─── Dataset entries ───

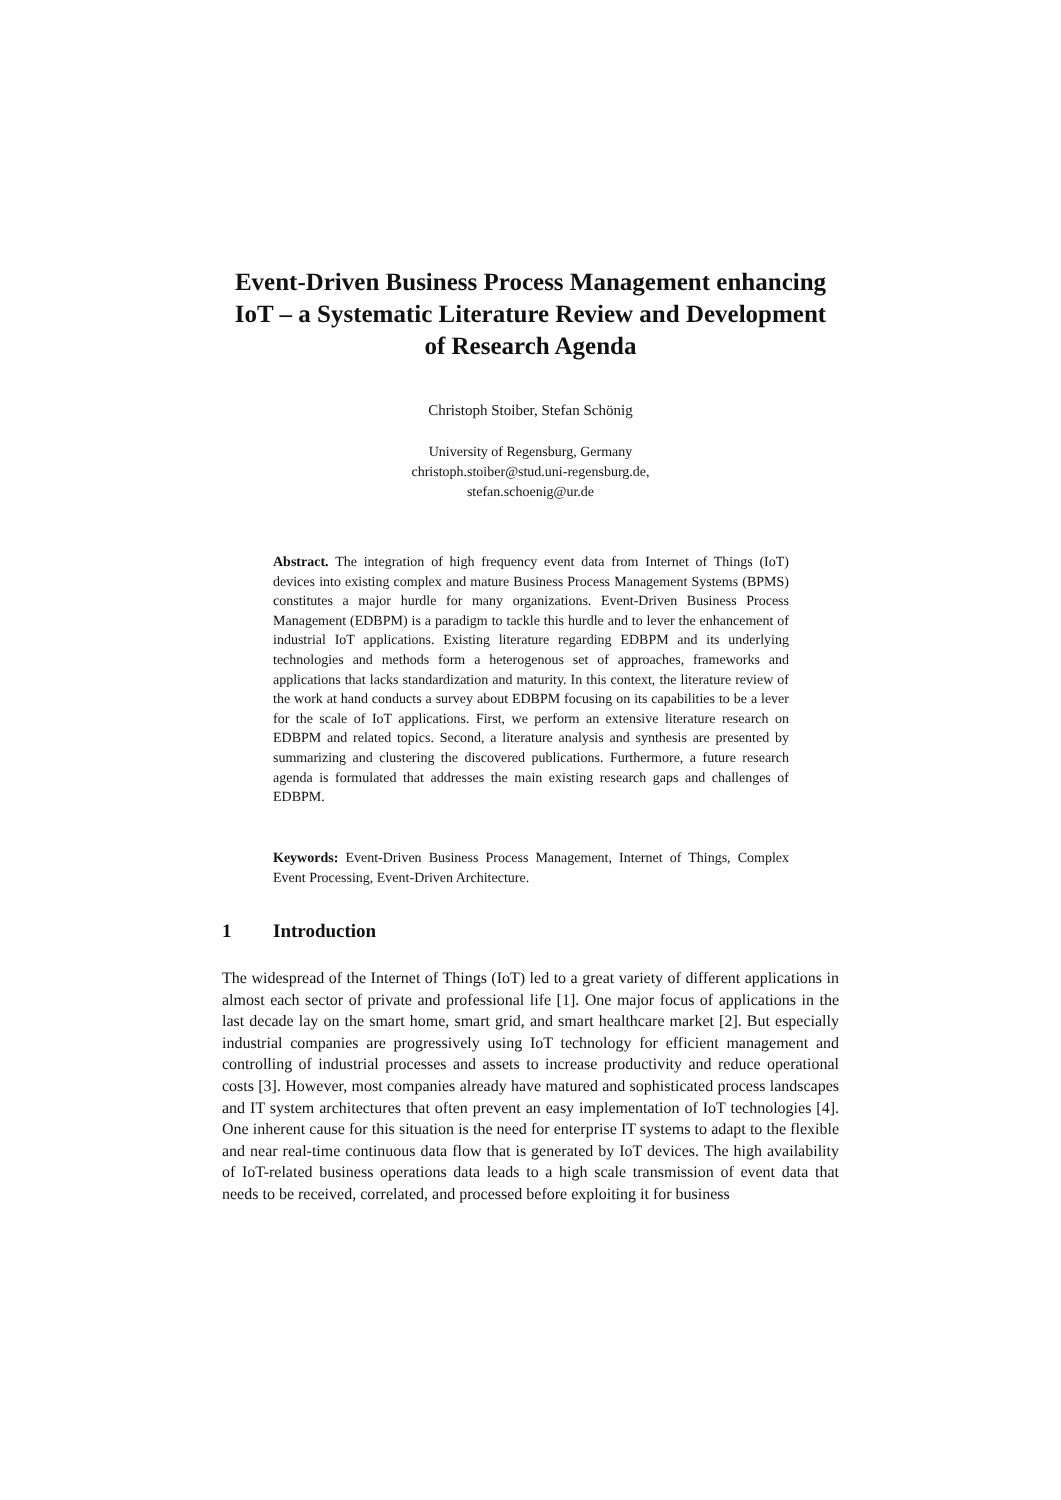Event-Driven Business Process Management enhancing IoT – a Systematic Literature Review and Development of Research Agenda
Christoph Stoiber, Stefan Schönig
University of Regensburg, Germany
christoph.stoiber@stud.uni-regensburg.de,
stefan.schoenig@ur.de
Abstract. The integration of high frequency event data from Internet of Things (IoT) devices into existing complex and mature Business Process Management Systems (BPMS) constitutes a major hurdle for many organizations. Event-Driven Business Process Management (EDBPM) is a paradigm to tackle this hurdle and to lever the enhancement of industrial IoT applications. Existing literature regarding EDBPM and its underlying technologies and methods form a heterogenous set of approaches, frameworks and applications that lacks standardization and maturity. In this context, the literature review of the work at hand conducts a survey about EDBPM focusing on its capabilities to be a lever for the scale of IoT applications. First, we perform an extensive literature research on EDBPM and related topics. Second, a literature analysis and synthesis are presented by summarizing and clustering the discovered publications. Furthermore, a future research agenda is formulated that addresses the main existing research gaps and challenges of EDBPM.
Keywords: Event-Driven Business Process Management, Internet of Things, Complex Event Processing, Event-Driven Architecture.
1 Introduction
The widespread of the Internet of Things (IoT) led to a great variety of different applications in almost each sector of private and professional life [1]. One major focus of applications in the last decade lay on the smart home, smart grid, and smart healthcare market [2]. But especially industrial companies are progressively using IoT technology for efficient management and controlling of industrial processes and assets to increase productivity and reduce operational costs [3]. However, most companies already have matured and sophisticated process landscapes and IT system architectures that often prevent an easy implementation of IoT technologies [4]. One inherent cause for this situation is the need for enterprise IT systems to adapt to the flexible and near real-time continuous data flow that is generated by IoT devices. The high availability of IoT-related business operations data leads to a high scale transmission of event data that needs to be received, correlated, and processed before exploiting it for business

───

# Task item:
Please print the lines from the one containing "Keywords: Event-Driven Business" through the last line of the material, exactly, and leave out all other lines.

# Task result:
Keywords: Event-Driven Business Process Management, Internet of Things, Complex Event Processing, Event-Driven Architecture.
1 Introduction
The widespread of the Internet of Things (IoT) led to a great variety of different applications in almost each sector of private and professional life [1]. One major focus of applications in the last decade lay on the smart home, smart grid, and smart healthcare market [2]. But especially industrial companies are progressively using IoT technology for efficient management and controlling of industrial processes and assets to increase productivity and reduce operational costs [3]. However, most companies already have matured and sophisticated process landscapes and IT system architectures that often prevent an easy implementation of IoT technologies [4]. One inherent cause for this situation is the need for enterprise IT systems to adapt to the flexible and near real-time continuous data flow that is generated by IoT devices. The high availability of IoT-related business operations data leads to a high scale transmission of event data that needs to be received, correlated, and processed before exploiting it for business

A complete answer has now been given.